Village History

The following information is edited from a history of the Church of Ampney St Mary, also known as ‘The Ivy Church’, compiled by Michael Champion, a resident of Ampney St Mary who died in 1994. His research included the Domesday Book, Gloucestershire Records Office, Bingham Library, old maps and conversations with local people who had been living in the area for around seventy years.  The research extends beyond the Church to the village itself with many references to surrounding villages. The following facts and figures relate to the village. Information about the Church can be found here.

Ampney St Mary or Ashbrook? References to Ashbrook can be found in local maps and in the names of a few houses in Ampney St Mary.  There is an Ashbrook Lane which starts in the neighbouring village of Poulton, at Bell Lane,  and carries on west, through the centre of Ampney St Mary, meeting Riding Lane, the road which separates Ampney St Mary from Ampney Crucis.

In the Domesday Book, Ashbrook was the land of Durand of Gloucester who became Sheriff of Gloucestershire and refers to Ampney St Mary as the land of Reninbald (or Reginbald) the Priest who became the first Chancellor of England. As well as ‘Ashbrook’, the name Eastbrook also appears in old papers.  The following is an extract from Historical, Monumental and Genealogical Collections Relative to the County of Gloucester, from the Original Papers of Ralph Bigland Garter Principal King of Arms, 1791: this parish lies in the hundred of Crowthorne and Minety and deanery of Cirencester, about three miles east from Cirencester and twenty one miles south east from Gloucester.  It consists of rather more arable than of pasture and meadow land, and the soil is chiefly a strong clay.  The common fields were enclosed at the same time as those of Ampney Crucis.

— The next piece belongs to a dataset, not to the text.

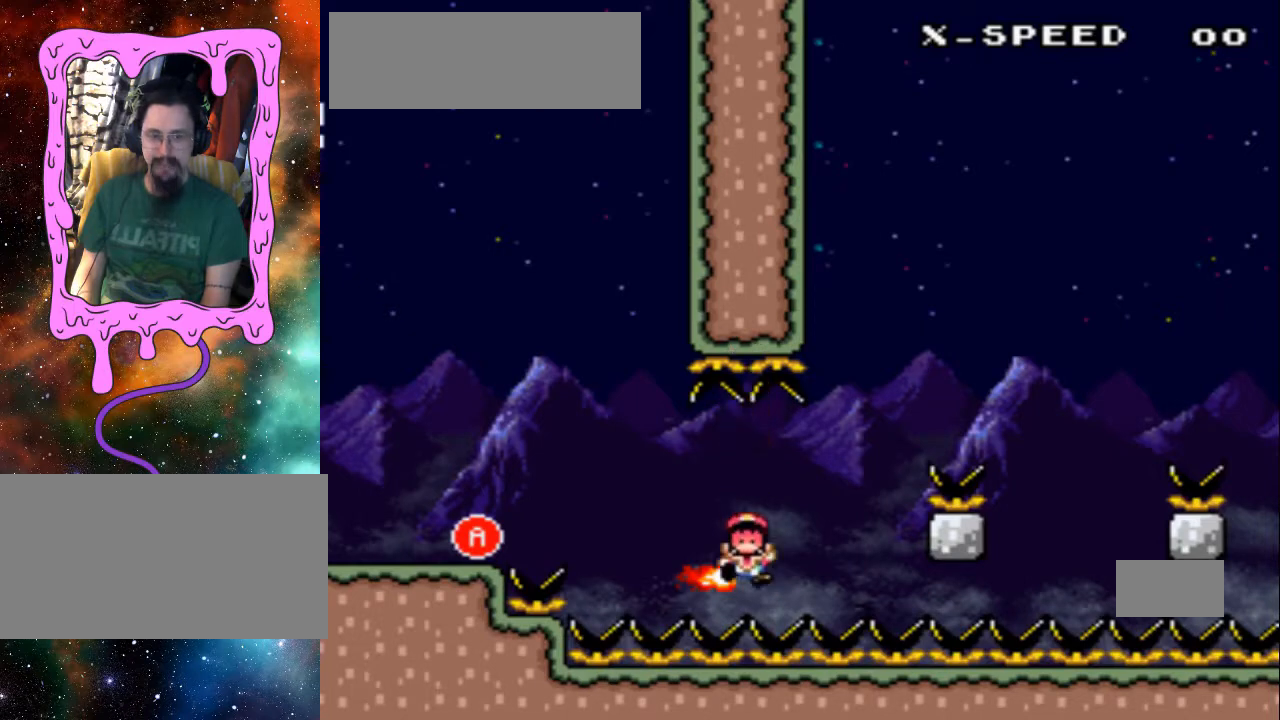
{"buttons": [], "events": []}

Why the name Ampney? It is probably derived from the word ‘amnis’, an old word for a vigorous stream. The Ampney Brook, a tributary of the Thames, runs close to the Ampney St Mary Church.  The village of Ampney St Mary was on the south side of Ampney Brook, near the Ampney St Mary church but when the church was abandoned during the Black Death plague, 1348 -1349, the villagers resettled to higher ground, away from the Ampney Brook, possibly to the area around  Dudley Farm (now a small group of houses in Ampney Crucis, by Riding Lane).  The Black Death came during the recurrent wars with France and Scotland (1327-1377), both of which having a  considerable impact on the economy and the population: taxes had been increased to fund the wars, and deaths among clergy were so widespread that many churches were left with no replacement clergy.

A record of the Ampney Park Estate dated 1767 listing its land and holdings has a map showing the Turnpike Road, which looped south of the Church where the entrance faces. It was estimated to have been constructed in the early 18th century to bypass a wide ford at the foot of School Lane in Ampney Crucis, where Ford Farm is now. Much later the road was switched to where the A417 Fairford to Cirencester road now runs, north of the Church. A nearby old mill race became a bathing hole for local children from Ampney villages, but the hole was removed by the Water Authority in the early 1980s.

To the north east of Ampney St Mary before the movement of the village, was Ampney St Peter: St Peter’s name changed to Eastington and old maps describe it as Ampney St Peter or Eastington (and at times, Easington).  To the east of St Peter was Ampney St Nicholas, a settlement situated from where the Red Lion pub (now closed) stands, up to Poulton.  There were houses on the opposite side of the Red Lion in living memory.

The OpenStreetMap link on this website shows many footpaths linking surrounding villages: Ampney St Mary, Amney Crucis, Ampney St Peter, Poulton, Harnhill and Driffield.

In 2020 the parish of Ampney St Mary comprises 53 houses (41 in the centre of the village and 12 in outlying areas) and 105 adult residents. The total area covers around three-and-a -half square miles.